Jeon: Cherishing Bodies of Color
In Toni Morrison’s 1970 novel “The Bluest Eye,” the young black female protagonist, Pecola Breedlove, longs for a pair of blue eyes. She sees white features à la Shirley Temple as inherently more beautiful and valuable than hers. Pecola’s self-loathing is made all the more heartbreaking by her mother’s reminders that she is an ugly, unlovable child. The internalized racism and colorism portrayed in the novel are topics seldom discussed among people of color in the United States and abroad. Yet I have seen how these destructive sentiments permeate the fabric of American and Korean societies, and no doubt they affect many others as well.
Evidence shows that whiteness is privileged in the mass media. A 2015 University of California at Los Angeles study on the racial composition of the Hollywood entertainment industry found that although non-white peoples constitute almost 40 percent of the U.S. population in 2013, they remain outnumbered by whites in media representations. In film, the racial ratios favor whites by greater than two to one for lead roles, two to one for directors, and three to one for writers. Likewise, minorities are underrepresented in lead and creative roles by similar or larger ratios in broadcast and cable shows.
These statistics mean that millions of children of color grow up consuming movies and television programs that implicitly validate the physical appearances, behaviors and lifestyles common among whites and ignore those of non-whites. The typically negative and reductionist portrayals of minorities, in the rare cases when they are included, only serve to reinforce this hierarchy. One need only glance at beloved Disney animated movies like “Pocahontas” (1995) — which portrays the titular Native American heroine as a mere appendage to dashing Englishman John Smith — to grasp that minority individuals in mass media rarely receive the serious and complex treatment they deserve. Recent attempts at highlighting minority experiences, such as the television series “Fresh off the Boat” (2015), are commendable but run the risk of degenerating into a caricature. Its repeated, stale jokes about Chinese food, for example, left a bad taste in my mouth.
I see a connection between the under- and misrepresentation of minorities in mass media and the results of Kiri Davis’s experiment in “A Girl Like Me” (2005). The documentary shows 15 out of 21 black children who had been asked to select a black or white doll opting for the latter and ascribing goodness to it. This experiment, though small, mirrors similar findings published by the psychologist duo Kenneth and Mamie Clark in 1939 and 1940. Dolls and animated films, though distant memories to adults, form the first building blocks of a child’s self-perception.

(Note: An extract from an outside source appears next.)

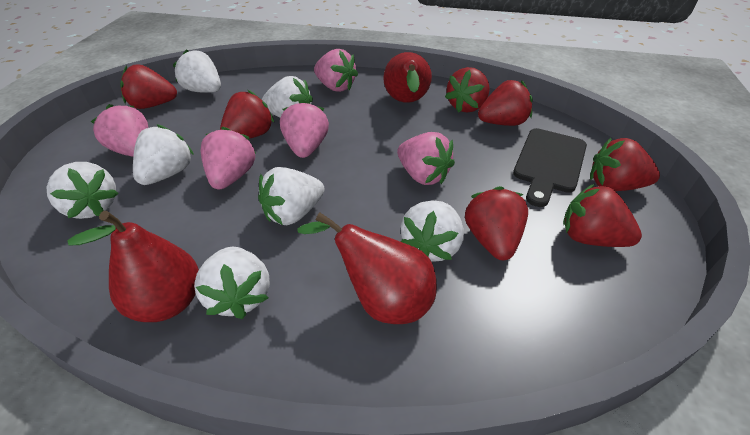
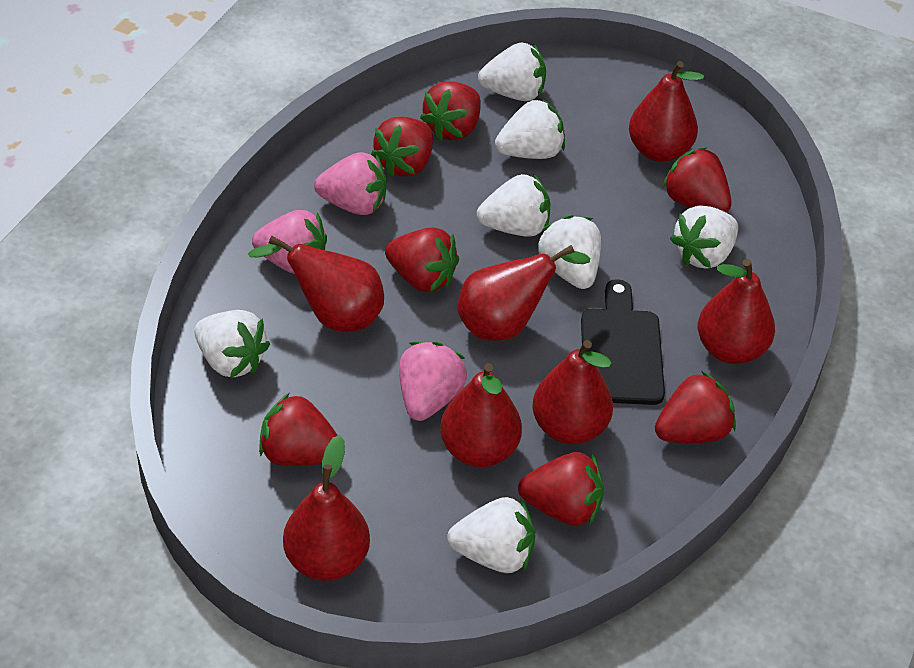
pink strawberry: [91,104,148,157] [201,127,256,189] [280,100,329,158] [314,49,358,92] [397,132,455,185] = 5 -> [252,210,327,274] [314,152,386,215] [399,341,467,421] = 3
red pear: [67,211,199,322] [297,212,437,324] [383,52,432,103] = 3 -> [248,236,384,332] [283,435,370,581] [440,363,522,467] [458,245,590,341] [532,340,613,444] [629,61,704,162] [698,259,775,364] = 7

That black children in both these studies consistently deemed white dolls more desirable is a chilling testament to the impact of social norms on children of color’s self-esteem.
In South Korea — reportedly boasting the world’s highest per capita incidence of plastic surgery — teenagers face pressure from their own parents to undergo skin bleaching and other procedures that engineer more Western-like features such as double eyelids and sharper noses. In my opinion, the sense of self-deprecation in Korean women’s psyche is such that ludicrous phrases like “Barbie-Nose Rhinoplasty” adorn the 400 to 500 cosmetic surgery shopfronts packed into a square mile in the capital’s wealthy Gangnam district. Some defend this practice by arguing that more conventionally attractive features increase one’s employment prospects or that people may as they please with their bodies if it enhances their happiness. Nevertheless, these are warped rationales for a phenomenon prevalent not only in South Korea but also in other non-Western societies that I think emanate from the harmful psychological effects of centuries of Western imperialism on non-white peoples.
In contemporary discourse, decolonization and empowerment of minorities in the U.S. and elsewhere are often framed in terms of strengthening political and economic power. But I believe that such a movement must include a collaborative effort among all people of color to restore confidence in their own looks and lifestyles. Without love for monolid eyes, natural hair, hooked noses, dark skin and other distinctive physical features belonging to bodies of color, people of color cannot hope to build and celebrate a proud cultural or national identity of their own.